Rocky 9.5: - I tried to make a change to order entry function to accomodate the tax rate changes here and even after the link was changed to point to the new rate table and http was restarted the old rates were being served. I assumed this was a cache problem so I tried to reboot and the system is now unbootable. It gets as far as “a start job is running for /dev/disk/by-uuid/ [long string]” looking back on the boot messages, all of the hard disks do show up in the listing.
I have seen something similar before and it was a bad disk, so I booted from the install media and ran smartctl -a on each disk and all of them show “passed”. I tried to run mdadm --detail on the md arrays and md124 to md127 all show as degraded with one disk removed but the array active and clean. md123 was on sdb and sdd before and it shows as not existing. There was a hot spare for all of the RAID arrays except md127 (boot) but that doesn’t seem to have been used.
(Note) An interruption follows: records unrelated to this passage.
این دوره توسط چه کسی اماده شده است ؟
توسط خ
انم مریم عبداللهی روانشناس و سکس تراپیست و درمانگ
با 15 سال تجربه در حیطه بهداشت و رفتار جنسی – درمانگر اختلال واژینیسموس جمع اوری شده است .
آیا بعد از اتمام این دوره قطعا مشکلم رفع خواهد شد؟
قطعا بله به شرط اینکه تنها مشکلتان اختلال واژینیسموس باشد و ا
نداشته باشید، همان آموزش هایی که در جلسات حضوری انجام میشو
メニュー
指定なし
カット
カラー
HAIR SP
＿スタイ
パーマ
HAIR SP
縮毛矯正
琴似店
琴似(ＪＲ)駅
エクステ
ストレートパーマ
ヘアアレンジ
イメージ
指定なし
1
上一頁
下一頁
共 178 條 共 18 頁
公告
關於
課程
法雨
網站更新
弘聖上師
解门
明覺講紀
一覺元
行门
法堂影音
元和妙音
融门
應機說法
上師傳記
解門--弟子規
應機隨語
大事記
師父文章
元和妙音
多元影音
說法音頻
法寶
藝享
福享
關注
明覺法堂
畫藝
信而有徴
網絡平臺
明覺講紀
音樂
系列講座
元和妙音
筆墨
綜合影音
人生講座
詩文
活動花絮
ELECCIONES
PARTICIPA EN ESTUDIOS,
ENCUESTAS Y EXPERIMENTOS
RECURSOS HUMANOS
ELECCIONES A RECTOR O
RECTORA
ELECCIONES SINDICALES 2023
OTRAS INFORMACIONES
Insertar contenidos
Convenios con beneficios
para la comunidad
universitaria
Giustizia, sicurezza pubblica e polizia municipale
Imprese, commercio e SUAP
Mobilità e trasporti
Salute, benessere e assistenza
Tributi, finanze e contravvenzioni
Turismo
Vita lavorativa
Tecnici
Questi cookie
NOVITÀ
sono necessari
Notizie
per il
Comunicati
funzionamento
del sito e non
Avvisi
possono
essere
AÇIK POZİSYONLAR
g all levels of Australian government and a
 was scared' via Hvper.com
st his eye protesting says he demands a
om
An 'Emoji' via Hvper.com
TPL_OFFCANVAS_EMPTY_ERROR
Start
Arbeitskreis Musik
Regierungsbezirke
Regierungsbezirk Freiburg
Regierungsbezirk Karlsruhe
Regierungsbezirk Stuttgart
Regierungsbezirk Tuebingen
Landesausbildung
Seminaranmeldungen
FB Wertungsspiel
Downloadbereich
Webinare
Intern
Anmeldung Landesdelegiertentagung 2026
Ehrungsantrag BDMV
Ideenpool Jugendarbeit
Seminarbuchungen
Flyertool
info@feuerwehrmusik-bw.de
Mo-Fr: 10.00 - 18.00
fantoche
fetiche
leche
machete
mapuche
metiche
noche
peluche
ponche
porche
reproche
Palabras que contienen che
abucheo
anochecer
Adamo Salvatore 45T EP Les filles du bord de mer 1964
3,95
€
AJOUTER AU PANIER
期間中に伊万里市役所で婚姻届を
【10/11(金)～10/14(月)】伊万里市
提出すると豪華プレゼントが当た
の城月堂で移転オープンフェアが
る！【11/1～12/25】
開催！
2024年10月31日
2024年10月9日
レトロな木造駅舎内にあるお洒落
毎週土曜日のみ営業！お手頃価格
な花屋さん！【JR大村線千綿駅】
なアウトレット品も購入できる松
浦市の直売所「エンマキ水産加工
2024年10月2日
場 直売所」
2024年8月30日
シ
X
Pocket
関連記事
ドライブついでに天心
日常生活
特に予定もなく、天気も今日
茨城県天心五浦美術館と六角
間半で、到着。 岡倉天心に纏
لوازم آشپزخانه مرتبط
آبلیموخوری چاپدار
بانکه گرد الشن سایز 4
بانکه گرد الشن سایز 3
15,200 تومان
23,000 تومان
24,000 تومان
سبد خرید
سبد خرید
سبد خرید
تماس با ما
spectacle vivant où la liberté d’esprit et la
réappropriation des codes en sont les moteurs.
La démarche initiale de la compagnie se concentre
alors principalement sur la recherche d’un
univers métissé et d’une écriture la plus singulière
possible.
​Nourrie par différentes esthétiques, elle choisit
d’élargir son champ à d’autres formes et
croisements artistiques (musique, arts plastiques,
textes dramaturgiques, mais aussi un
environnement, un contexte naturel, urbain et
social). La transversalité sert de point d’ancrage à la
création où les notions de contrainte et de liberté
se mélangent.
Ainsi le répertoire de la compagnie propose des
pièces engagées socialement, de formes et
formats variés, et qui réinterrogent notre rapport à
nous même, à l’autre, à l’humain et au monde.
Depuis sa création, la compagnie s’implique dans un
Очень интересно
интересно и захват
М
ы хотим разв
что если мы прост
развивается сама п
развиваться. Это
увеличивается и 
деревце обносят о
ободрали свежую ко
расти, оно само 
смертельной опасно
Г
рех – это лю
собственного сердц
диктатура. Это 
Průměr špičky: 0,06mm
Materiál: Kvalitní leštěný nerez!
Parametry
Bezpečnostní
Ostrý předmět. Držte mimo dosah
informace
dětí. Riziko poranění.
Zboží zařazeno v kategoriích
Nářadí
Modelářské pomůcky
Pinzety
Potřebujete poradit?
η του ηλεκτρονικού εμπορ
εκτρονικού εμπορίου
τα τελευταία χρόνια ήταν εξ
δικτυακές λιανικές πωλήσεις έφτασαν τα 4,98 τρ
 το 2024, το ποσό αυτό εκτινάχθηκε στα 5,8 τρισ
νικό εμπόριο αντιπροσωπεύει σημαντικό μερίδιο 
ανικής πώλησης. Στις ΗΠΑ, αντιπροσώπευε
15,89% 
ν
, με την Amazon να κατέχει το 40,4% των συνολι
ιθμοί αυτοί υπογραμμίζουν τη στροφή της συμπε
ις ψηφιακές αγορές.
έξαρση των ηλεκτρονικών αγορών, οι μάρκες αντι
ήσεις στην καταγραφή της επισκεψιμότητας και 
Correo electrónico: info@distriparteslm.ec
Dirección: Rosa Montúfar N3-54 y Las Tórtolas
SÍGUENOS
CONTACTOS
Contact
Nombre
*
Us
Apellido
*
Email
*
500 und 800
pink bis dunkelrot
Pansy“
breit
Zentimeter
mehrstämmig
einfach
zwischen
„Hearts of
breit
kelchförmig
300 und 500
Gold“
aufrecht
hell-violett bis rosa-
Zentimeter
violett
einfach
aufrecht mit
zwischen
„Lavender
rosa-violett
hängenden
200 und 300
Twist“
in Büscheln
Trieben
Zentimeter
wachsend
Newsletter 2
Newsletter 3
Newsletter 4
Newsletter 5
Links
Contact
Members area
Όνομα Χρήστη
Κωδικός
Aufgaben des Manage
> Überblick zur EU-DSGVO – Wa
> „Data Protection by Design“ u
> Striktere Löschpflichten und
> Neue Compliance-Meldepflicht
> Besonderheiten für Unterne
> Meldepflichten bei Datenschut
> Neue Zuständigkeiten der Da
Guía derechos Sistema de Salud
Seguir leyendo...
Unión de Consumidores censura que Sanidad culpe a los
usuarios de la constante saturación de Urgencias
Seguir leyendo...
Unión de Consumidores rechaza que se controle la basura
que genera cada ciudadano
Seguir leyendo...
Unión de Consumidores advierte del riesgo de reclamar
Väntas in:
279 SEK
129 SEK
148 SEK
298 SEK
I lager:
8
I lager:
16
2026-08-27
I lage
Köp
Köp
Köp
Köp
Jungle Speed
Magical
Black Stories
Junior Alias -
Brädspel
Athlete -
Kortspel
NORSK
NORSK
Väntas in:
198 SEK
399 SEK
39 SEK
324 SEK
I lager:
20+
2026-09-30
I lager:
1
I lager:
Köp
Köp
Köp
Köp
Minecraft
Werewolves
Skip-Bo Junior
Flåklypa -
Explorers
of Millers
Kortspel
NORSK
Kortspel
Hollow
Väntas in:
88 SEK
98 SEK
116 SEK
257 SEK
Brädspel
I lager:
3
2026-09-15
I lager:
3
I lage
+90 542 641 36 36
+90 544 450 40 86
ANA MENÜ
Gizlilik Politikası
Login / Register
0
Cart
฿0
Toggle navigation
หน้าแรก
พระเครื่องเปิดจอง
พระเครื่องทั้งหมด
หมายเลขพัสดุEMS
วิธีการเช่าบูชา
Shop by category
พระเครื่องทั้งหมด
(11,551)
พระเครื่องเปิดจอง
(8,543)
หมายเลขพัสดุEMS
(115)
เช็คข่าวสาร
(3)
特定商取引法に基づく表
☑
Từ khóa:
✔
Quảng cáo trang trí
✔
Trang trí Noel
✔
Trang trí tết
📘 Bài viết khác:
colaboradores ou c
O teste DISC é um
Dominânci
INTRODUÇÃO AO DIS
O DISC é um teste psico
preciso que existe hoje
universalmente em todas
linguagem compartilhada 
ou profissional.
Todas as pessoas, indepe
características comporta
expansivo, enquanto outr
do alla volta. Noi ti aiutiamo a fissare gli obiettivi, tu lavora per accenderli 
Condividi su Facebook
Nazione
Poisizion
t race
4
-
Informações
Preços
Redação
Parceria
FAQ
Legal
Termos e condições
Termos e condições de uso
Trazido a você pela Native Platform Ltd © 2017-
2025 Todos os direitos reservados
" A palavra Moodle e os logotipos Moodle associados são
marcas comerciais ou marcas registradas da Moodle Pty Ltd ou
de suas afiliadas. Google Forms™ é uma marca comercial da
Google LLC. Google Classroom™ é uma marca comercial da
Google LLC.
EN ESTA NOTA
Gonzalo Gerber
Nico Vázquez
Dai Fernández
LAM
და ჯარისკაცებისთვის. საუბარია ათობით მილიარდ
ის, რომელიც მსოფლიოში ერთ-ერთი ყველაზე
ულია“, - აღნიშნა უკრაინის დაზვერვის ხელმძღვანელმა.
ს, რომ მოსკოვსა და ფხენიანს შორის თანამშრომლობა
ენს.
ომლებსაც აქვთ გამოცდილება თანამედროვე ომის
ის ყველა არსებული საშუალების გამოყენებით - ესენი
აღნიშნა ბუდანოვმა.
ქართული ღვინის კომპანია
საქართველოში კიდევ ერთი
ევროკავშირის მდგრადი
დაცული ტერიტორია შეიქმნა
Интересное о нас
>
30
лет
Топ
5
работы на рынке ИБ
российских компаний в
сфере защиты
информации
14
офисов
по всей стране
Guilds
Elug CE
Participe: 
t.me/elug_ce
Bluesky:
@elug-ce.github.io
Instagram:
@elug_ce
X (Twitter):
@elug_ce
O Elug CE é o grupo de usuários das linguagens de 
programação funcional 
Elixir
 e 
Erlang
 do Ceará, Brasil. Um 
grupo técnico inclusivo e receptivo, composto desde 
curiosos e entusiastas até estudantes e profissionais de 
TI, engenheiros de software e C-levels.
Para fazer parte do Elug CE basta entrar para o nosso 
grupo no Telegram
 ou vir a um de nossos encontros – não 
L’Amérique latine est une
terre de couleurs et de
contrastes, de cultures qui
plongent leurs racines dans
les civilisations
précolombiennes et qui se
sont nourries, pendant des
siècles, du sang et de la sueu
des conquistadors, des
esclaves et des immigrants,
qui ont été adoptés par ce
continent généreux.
The configuration is 4 - 1 Tb SSD’s forming 2 groups of RAID one arrays, one array is for the http software and scripts (on /usr), the other two disks hold one md array for each system partition (/boot /uefi /home etc.) There is a 3 Tb HDD that holds the spare RAID partitions.
Succinctly, how can I interupt the “start job is running…” so boot can finish and I can figure out which disk is/might be defective so I can fix it. I looked at lsblk and it lists all of the partitions on all of the disks but only the high number md’s show up. The rest show as “partition”. When I did the December 1 backup I checked all disks and all md devices and all were showing as ‘passed’ in smartctl and ‘active clean’ in mdadm. In the boot messages there was something about changing the md device sizes from 0 to some large number on several of the RAID clusters but I did nothing that I would have expected to change sizes. The message scrolled too fast to read.
RHCSA v8: Boot Targets, Systemd Targets and root Password Reset · Victor's Blog lists some ways to boot without starting all the normal services.
Thanks. I’m going to have to read this in detail; it’s all quite new to me.
I cannot get this to work. I set to a target and boot says: booting a script but it always terminates at the same place with A start job is running…". I booted from the install media again and the network will come up and I can connect to the test server but I can’t copy some important info (like the SSL key) to the test server so it can act as a backup for the unbootable one. Seems the mounted filesystem is not the real filesystem on this machine (/mnt/sysroot apparently). I am still showing all of the disks are OK and active but the machine still won’t boot. Any ideas where to go next?
Your problem sounds a bit similar to the issues deacined in this topic:
If the described solutions should not work for you, try booting into emergency.target
and commenting out every entry from /etc/fstab
besides /
.
Than reboot. If it works, the problem lies somewhere in fstab
.
I did a journalctl -xb and asuming that red is fatal, orange is error, and green is OK, there are several thousand lines of orange and hundreds of red and I stopped writing after several pages. None of the lines make any sense to me BUT at one point there are a number of errors of the form "DeviceDisappeared event detected on md device md12x. After several pages ALL the md devices disappeared. But the hot spare is still present and active so why does it not rebuild here? (the existing md devices are ssd’s, the spare is hdd). All of the active md devices are shown as degraded but there are also a lot of errors abount missing files like “/sys/devices/virtual/block/md127/md/degraded” being missing.
Since the data is apparently there, if degraded, what should I do to recover data that had not yet been backed up when all this started? I need to get direct access to one of the mirrors and they don’t seem to be mounted when the system is booted from the recovery media. I have been unable to make it boot to the emergency or rescue shell. Also, ssh logins are disabled (“connection rejected”) even though the machine seems to be on the network at #101 (it’s normal fixed address is #5)
If you want to access the data you can mount the disks manually when you booted from the install media. You have the access to all the tools and disks.
If you cannot boot into emergency.target
check if you even can boot into initramfd
(How to recover a root password in Red Hat-based Linux systems).
If even this fails, that means /boot
is somehow corrupt or inaccessible.
I was completely unable to bring the disks online and I have run out of time; just too complicated for a 1 person shop. I replaced all of the disks with new WD-Red HDD’s, I would not recommend using SSD’s in a server.
If someone on this thread can spare some time to provide advice; I had set things up before on RAID 1 (mirror) with hot spare so why would I have such a complete failure without any system recovery on any of the drives? Also, I bought a USB remote SATA reader but even using that I was unable to bring any of the disks online on my workstation. Apparently the underlying format is not one of the standards so the data is inaccessible. Would that be expected on a mirror?
Also, thanks to jlehtone and hs303 for attempting to help; it was appreciated.